Why is Elasticsearch not using analyzer tokens during search?

nikola1 · May 20, 2024, 4:53pm

index/_analyze

    {
      "analyzer": "autocomplete",
      "field": "name",
      "text": "жаб"
      
    }

gives me correct tokens:

    {
        "tokens": [{
            "token": "žab",
            "start_offset": 0,
            "end_offset": 3,
            "type": "<ALPHANUM>",
            "position": 0
        }]
    }

now when i plugin in token žab into search it works, it is giving me the results.

Explain query:

index/_validate/query?explain

    {
      "query": {
        "match": {
          "name": "жаб"
        }
      }
    }

is giving me

    {
        "_shards": {
            "total": 1,
            "successful": 1,
            "failed": 0
        },
        "valid": true,
        "explanations": [
            {
                "index": "places_for_search",
                "valid": true,
                "explanation": "name:žab"
            }
        ]
    }

so it is converted into žab.

but when i have


    {
      "query": {
        "match": {
          "name": "жаб"
        }
      }
    }

it does not give me any results but it should, since žab gives me results.

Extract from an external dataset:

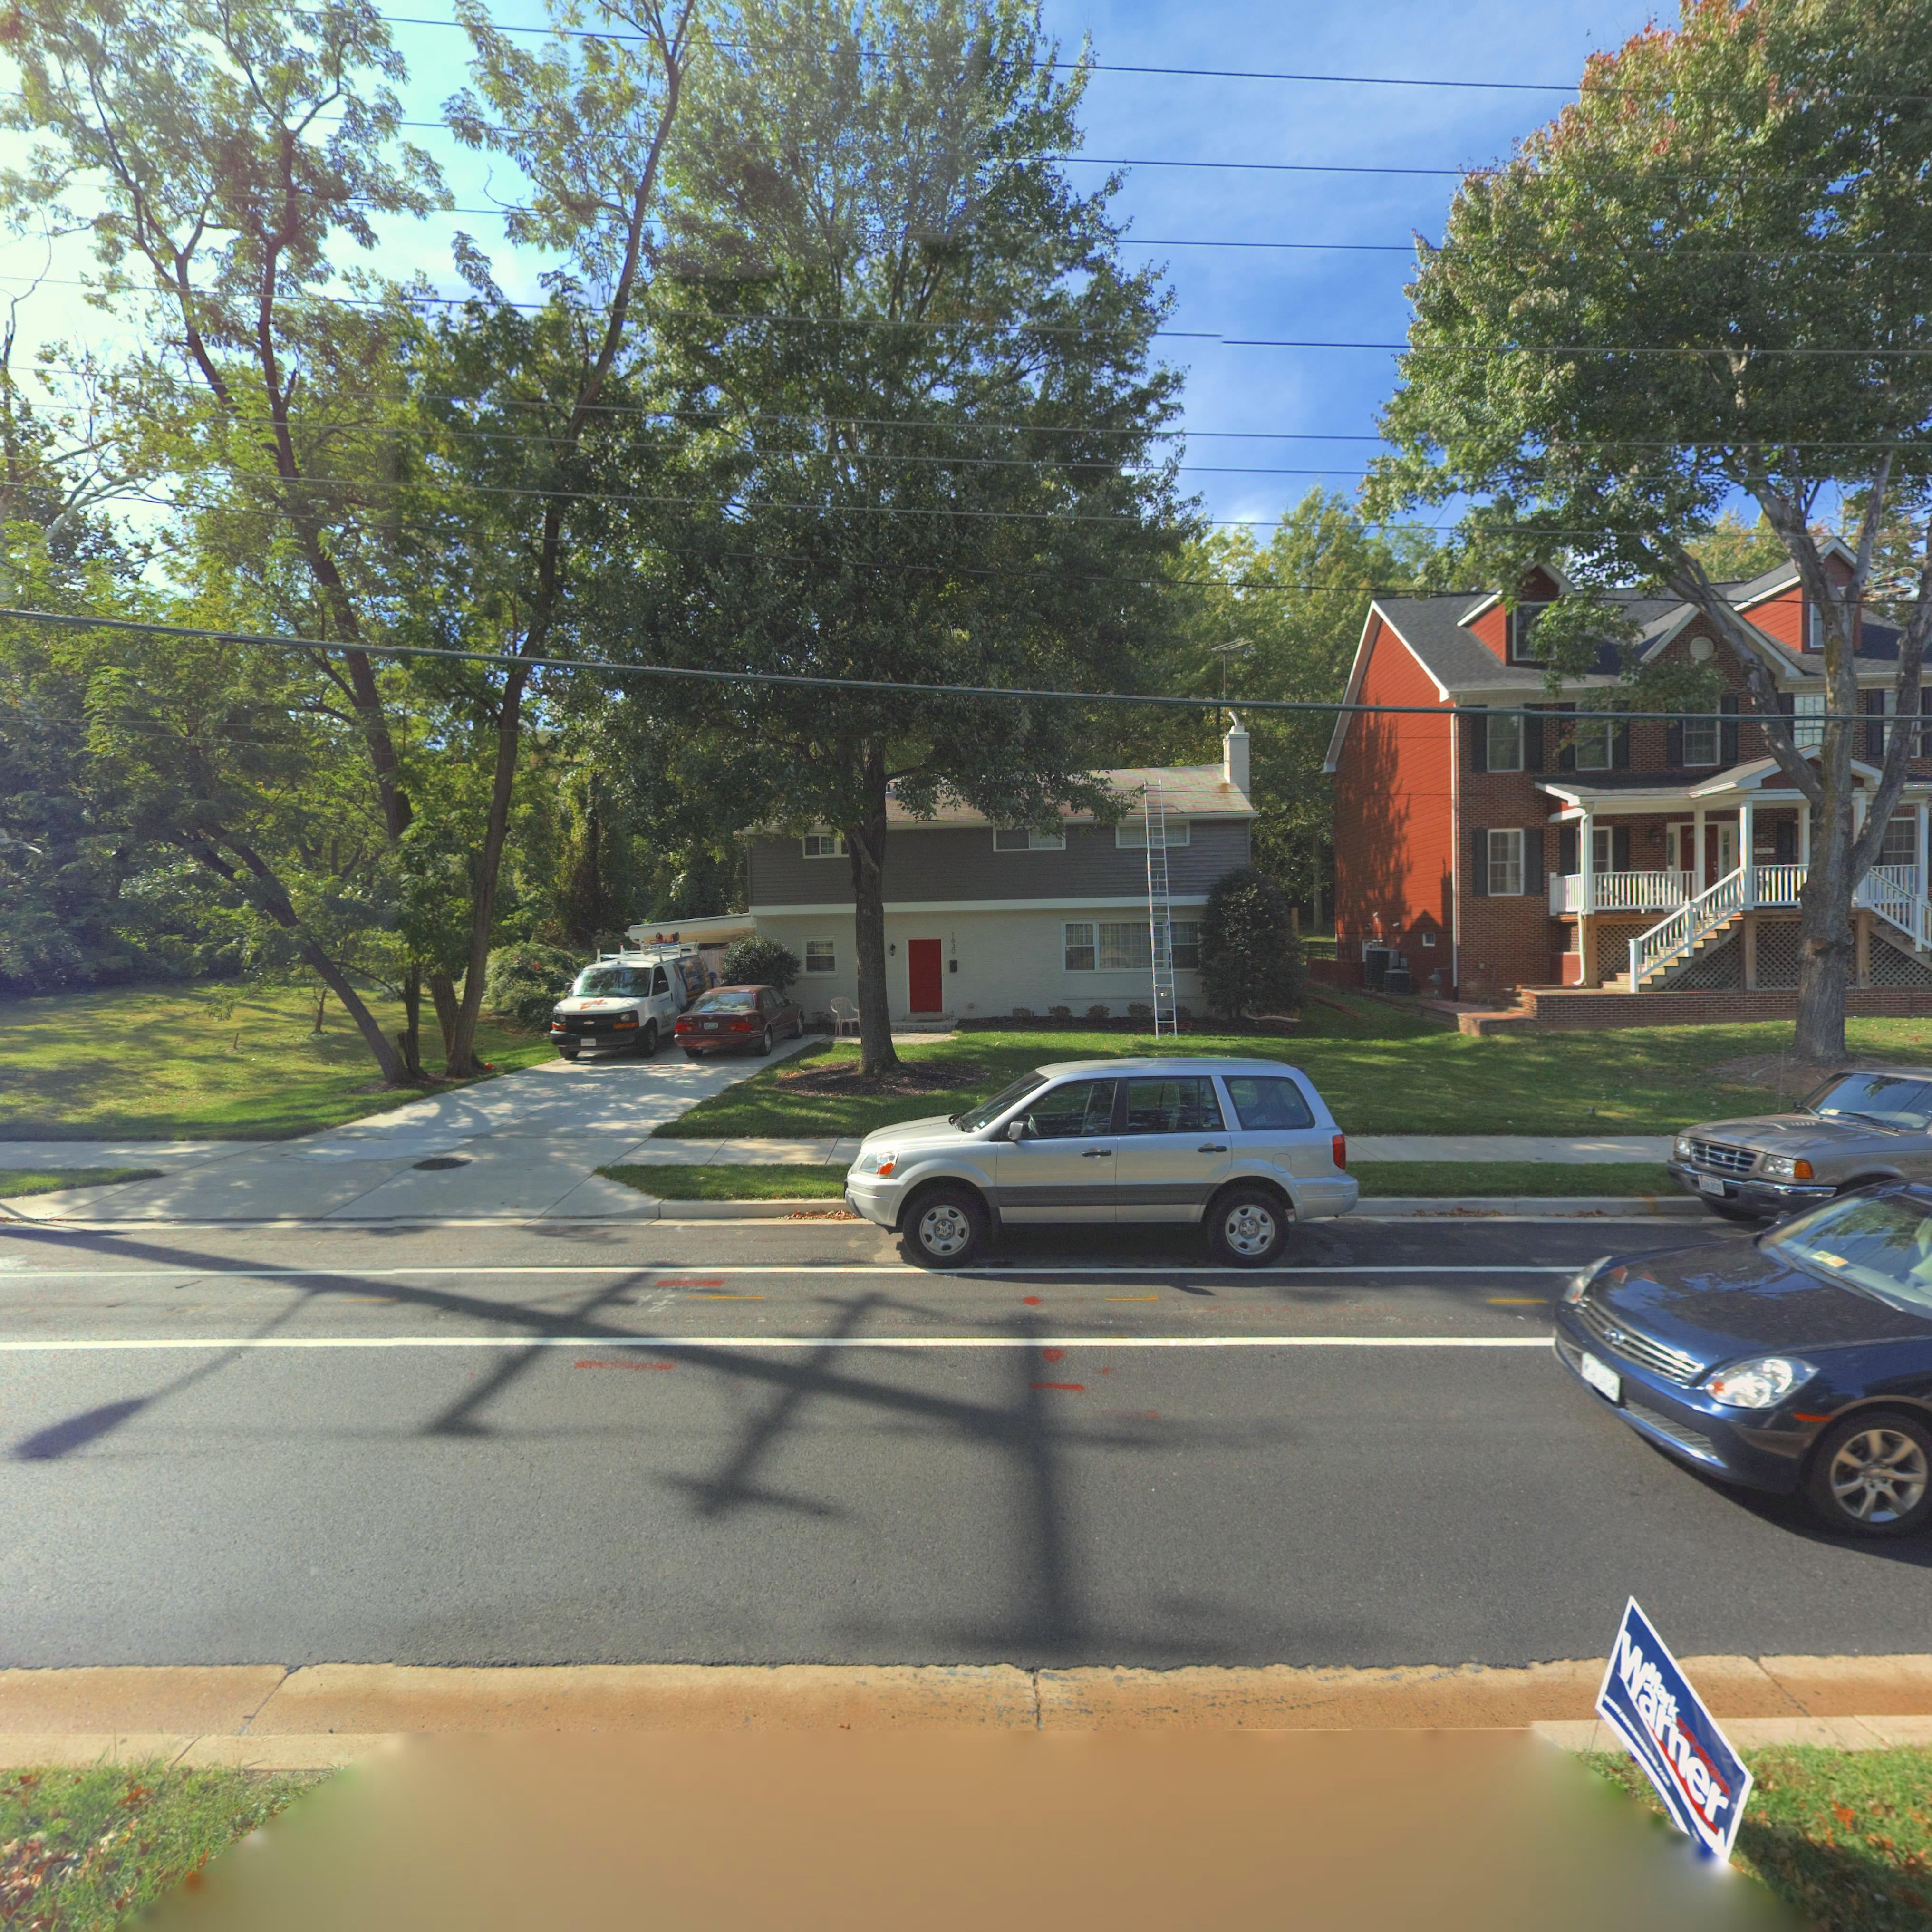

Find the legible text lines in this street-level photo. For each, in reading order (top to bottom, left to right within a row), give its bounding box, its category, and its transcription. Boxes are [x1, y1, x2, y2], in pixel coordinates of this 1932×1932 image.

i even tried forcing analyzer like this:

    {
      "query": {
        "multi_match": {
          "query": "жаб",
          "type": "bool_prefix",
          "fields": [
            "name"
          ],
          "analyzer": "autocomplete"
        }
      }
    }

but still, no results.

Just for sake of argument my document looks like:

    {
       "id": "ChIJT3DV8zM5TRMRlVS4y79AH7A",
        "name": "Žabljak"
    }

field name has autocomplete analyzer:

    {
        "type": "search_as_you_type",
         "doc_values": false,
         "max_shingle_size": 3,
         "analyzer": "autocomplete"
    }

My analyzer:

    {
      "analyzer": {
        "autocomplete": {
          "filter": [
            "autocomplete",
            "trim",
            "asciifolding",
            "lowercase",
            "serbian_stemmer",
            "russian_stemmer"
          ],
          "type": "custom",
          "tokenizer": "standard"
        }
      }
    }

My filters

    {
      "filter": {
        "russian_stemmer": {
          "type": "stemmer",
          "language": "russian"
        },
        "autocomplete": {
          "type": "edge_ngram",
          "min_gram": "3",
          "max_gram": "15"
        },
        "serbian_stemmer": {
          "type": "stemmer",
          "language": "serbian"
        }
      }
    }

So, bottom line, the analyzer works, but its tokens are not being used in the query. Any idea how to debug this further? I am using es ver 8.13.3

nikola1 · May 21, 2024, 11:16am

I'm unsure about the exact issue with using the stemmer type for language in this solution. It seems only an Elasticsearch expert could provide insight. However, after extensive trial and error, I've managed to configure an analyzer that effectively addresses the problem.

POST index/_settings

    {
      "analysis": {
        "filter": {
          "russian_stemmer": {
            "type": "snowball",
            "language": "Russian"
          },
          "searbian_stemmer": {
            "type": "snowball",
            "language": "Russian"
          },
          "cyrillic_to_latin": {
            "type": "icu_transform",
            "id": "Any-Latin; Latin-ASCII"
          },
          "autocomplete": {
            "type": "edge_ngram",
            "min_gram": "3",
            "max_gram": "15"
          }
        },
        "analyzer": {
          "cyrillic_stemmed_transliterator": {
            "filter": [
              "autocomplete",
              "lowercase",
              "cyrillic_to_latin",
              "russian_stemmer",
              "searbian_stemmer",
              "lowercase",
              "asciifolding"
            ],
            "tokenizer": "standard"
          }
        }
      }
    }

POST index/_mappings

    {
      "properties": {
        "name": {
          "type": "search_as_you_type",
          "analyzer": "cyrillic_stemmed_transliterator"
        }
      }
    }

Now if you have doc like

    {
       "id": "ChIJT3DV8zM5TRMRlVS4y79AH7A",
        "name": "Žabljak"
    }

and you do your search as:

    {
      "query": {
        "multi_match": {
          "query": "жаб", // no matter what you put in here, zab or žab, or жаб
          "type": "bool_prefix",
          "fields": [
            "name"
          ]
        }
      }
    }

you will get correct document.

Purpose of this answer and above question:

If you have property names written in Latin characters but you want to search for them using Cyrillic letters or ascii, you're essentially seeking a way to seamlessly bridge the two character sets for effective search functionality.

system · June 18, 2024, 11:17am

This topic was automatically closed 28 days after the last reply. New replies are no longer allowed.